* [Stored data]
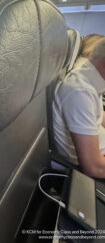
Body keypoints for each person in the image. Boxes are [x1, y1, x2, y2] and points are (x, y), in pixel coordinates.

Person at [53, 36, 105, 178]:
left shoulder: (91, 81)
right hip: (91, 171)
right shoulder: (80, 92)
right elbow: (94, 167)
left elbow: (100, 116)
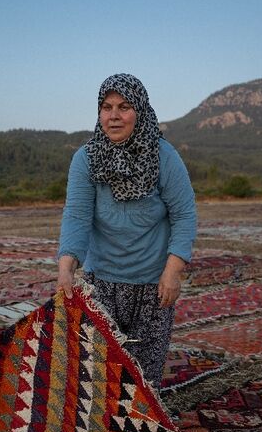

* [What the task requires] Starting with the line that holds "left shoulder: (91, 81)", reproduce exactly each line up to and including the last line of the material above, and drop the pictures.

* [Result of this task]
left shoulder: (91, 81)
right hip: (91, 171)
right shoulder: (80, 92)
right elbow: (94, 167)
left elbow: (100, 116)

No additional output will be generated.